#### [WHAT YOU HAVE TO DO]
For every entry that follows, return an identical copy.

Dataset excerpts
━━━━━━━━━━━━━━━━━━━━━━━━━━━━━━

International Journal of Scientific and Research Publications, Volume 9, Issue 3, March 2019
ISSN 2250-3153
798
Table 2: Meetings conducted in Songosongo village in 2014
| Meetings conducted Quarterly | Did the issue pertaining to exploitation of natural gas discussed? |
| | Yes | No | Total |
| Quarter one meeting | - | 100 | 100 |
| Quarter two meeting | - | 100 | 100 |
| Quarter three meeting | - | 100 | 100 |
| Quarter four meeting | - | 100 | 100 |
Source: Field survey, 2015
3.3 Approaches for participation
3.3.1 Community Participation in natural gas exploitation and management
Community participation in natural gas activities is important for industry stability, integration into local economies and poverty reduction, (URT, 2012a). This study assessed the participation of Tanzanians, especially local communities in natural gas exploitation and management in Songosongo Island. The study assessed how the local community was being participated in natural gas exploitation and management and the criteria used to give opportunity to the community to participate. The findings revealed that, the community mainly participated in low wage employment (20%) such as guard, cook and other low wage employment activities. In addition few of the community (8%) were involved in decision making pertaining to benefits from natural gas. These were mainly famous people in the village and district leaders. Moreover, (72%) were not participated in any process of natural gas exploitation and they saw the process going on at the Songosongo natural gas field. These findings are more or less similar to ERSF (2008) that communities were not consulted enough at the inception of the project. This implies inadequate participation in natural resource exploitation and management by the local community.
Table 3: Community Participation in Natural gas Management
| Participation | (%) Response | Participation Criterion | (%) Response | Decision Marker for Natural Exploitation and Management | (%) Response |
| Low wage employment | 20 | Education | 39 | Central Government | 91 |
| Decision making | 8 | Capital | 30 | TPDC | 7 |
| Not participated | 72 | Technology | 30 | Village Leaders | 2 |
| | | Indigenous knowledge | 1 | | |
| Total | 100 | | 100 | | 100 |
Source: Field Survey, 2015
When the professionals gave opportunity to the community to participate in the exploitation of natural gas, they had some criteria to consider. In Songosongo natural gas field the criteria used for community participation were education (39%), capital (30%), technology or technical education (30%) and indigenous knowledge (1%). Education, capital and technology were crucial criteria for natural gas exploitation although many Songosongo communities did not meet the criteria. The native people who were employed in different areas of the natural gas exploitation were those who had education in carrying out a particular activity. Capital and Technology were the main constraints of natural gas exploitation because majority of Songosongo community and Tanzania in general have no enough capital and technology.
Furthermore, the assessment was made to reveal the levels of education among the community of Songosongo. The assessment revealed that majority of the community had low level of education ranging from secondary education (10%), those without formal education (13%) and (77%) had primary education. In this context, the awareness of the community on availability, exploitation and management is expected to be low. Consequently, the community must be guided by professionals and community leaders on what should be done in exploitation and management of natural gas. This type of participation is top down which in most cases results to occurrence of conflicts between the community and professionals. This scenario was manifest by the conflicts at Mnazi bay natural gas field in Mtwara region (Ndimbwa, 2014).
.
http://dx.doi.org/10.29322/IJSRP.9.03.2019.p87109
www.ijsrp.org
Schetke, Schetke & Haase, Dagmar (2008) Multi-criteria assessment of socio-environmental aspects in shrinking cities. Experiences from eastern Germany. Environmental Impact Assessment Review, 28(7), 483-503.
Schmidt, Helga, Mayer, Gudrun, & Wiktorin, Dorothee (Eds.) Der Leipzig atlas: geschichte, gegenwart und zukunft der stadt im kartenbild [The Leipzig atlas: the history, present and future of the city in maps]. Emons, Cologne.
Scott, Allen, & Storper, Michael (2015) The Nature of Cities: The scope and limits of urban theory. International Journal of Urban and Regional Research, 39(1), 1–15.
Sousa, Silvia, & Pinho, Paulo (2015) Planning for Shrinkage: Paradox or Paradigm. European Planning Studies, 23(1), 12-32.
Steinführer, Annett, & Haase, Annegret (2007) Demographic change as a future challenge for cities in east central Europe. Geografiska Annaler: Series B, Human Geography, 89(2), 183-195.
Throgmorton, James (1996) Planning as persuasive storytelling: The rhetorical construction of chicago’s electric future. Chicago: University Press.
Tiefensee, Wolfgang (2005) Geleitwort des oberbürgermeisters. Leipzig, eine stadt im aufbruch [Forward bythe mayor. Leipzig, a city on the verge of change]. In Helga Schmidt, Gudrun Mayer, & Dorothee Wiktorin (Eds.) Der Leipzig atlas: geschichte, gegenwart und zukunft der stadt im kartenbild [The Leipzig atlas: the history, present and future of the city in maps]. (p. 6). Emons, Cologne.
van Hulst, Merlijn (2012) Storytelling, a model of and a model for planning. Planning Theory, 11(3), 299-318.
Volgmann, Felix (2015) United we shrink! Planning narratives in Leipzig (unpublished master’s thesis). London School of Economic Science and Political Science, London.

━━━━━━━━━━━━━━━━━━━━━━━━━━━━━━

#### [RESPONSE AREA]
International Journal of Scientific and Research Publications, Volume 9, Issue 3, March 2019
ISSN 2250-3153
798
Table 2: Meetings conducted in Songosongo village in 2014
| Meetings conducted Quarterly | Did the issue pertaining to exploitation of natural gas discussed? |
| | Yes | No | Total |
| Quarter one meeting | - | 100 | 100 |
| Quarter two meeting | - | 100 | 100 |
| Quarter three meeting | - | 100 | 100 |
| Quarter four meeting | - | 100 | 100 |
Source: Field survey, 2015
3.3 Approaches for participation
3.3.1 Community Participation in natural gas exploitation and management
Community participation in natural gas activities is important for industry stability, integration into local economies and poverty reduction, (URT, 2012a). This study assessed the participation of Tanzanians, especially local communities in natural gas exploitation and management in Songosongo Island. The study assessed how the local community was being participated in natural gas exploitation and management and the criteria used to give opportunity to the community to participate. The findings revealed that, the community mainly participated in low wage employment (20%) such as guard, cook and other low wage employment activities. In addition few of the community (8%) were involved in decision making pertaining to benefits from natural gas. These were mainly famous people in the village and district leaders. Moreover, (72%) were not participated in any process of natural gas exploitation and they saw the process going on at the Songosongo natural gas field. These findings are more or less similar to ERSF (2008) that communities were not consulted enough at the inception of the project. This implies inadequate participation in natural resource exploitation and management by the local community.
Table 3: Community Participation in Natural gas Management
| Participation | (%) Response | Participation Criterion | (%) Response | Decision Marker for Natural Exploitation and Management | (%) Response |
| Low wage employment | 20 | Education | 39 | Central Government | 91 |
| Decision making | 8 | Capital | 30 | TPDC | 7 |
| Not participated | 72 | Technology | 30 | Village Leaders | 2 |
| | | Indigenous knowledge | 1 | | |
| Total | 100 | | 100 | | 100 |
Source: Field Survey, 2015
When the professionals gave opportunity to the community to participate in the exploitation of natural gas, they had some criteria to consider. In Songosongo natural gas field the criteria used for community participation were education (39%), capital (30%), technology or technical education (30%) and indigenous knowledge (1%). Education, capital and technology were crucial criteria for natural gas exploitation although many Songosongo communities did not meet the criteria. The native people who were employed in different areas of the natural gas exploitation were those who had education in carrying out a particular activity. Capital and Technology were the main constraints of natural gas exploitation because majority of Songosongo community and Tanzania in general have no enough capital and technology.
Furthermore, the assessment was made to reveal the levels of education among the community of Songosongo. The assessment revealed that majority of the community had low level of education ranging from secondary education (10%), those without formal education (13%) and (77%) had primary education. In this context, the awareness of the community on availability, exploitation and management is expected to be low. Consequently, the community must be guided by professionals and community leaders on what should be done in exploitation and management of natural gas. This type of participation is top down which in most cases results to occurrence of conflicts between the community and professionals. This scenario was manifest by the conflicts at Mnazi bay natural gas field in Mtwara region (Ndimbwa, 2014).
.
http://dx.doi.org/10.29322/IJSRP.9.03.2019.p87109
www.ijsrp.org
Schetke, Schetke & Haase, Dagmar (2008) Multi-criteria assessment of socio-environmental aspects in shrinking cities. Experiences from eastern Germany. Environmental Impact Assessment Review, 28(7), 483-503.
Schmidt, Helga, Mayer, Gudrun, & Wiktorin, Dorothee (Eds.) Der Leipzig atlas: geschichte, gegenwart und zukunft der stadt im kartenbild [The Leipzig atlas: the history, present and future of the city in maps]. Emons, Cologne.
Scott, Allen, & Storper, Michael (2015) The Nature of Cities: The scope and limits of urban theory. International Journal of Urban and Regional Research, 39(1), 1–15.
Sousa, Silvia, & Pinho, Paulo (2015) Planning for Shrinkage: Paradox or Paradigm. European Planning Studies, 23(1), 12-32.
Steinführer, Annett, & Haase, Annegret (2007) Demographic change as a future challenge for cities in east central Europe. Geografiska Annaler: Series B, Human Geography, 89(2), 183-195.
Throgmorton, James (1996) Planning as persuasive storytelling: The rhetorical construction of chicago’s electric future. Chicago: University Press.
Tiefensee, Wolfgang (2005) Geleitwort des oberbürgermeisters. Leipzig, eine stadt im aufbruch [Forward bythe mayor. Leipzig, a city on the verge of change]. In Helga Schmidt, Gudrun Mayer, & Dorothee Wiktorin (Eds.) Der Leipzig atlas: geschichte, gegenwart und zukunft der stadt im kartenbild [The Leipzig atlas: the history, present and future of the city in maps]. (p. 6). Emons, Cologne.
van Hulst, Merlijn (2012) Storytelling, a model of and a model for planning. Planning Theory, 11(3), 299-318.
Volgmann, Felix (2015) United we shrink! Planning narratives in Leipzig (unpublished master’s thesis). London School of Economic Science and Political Science, London.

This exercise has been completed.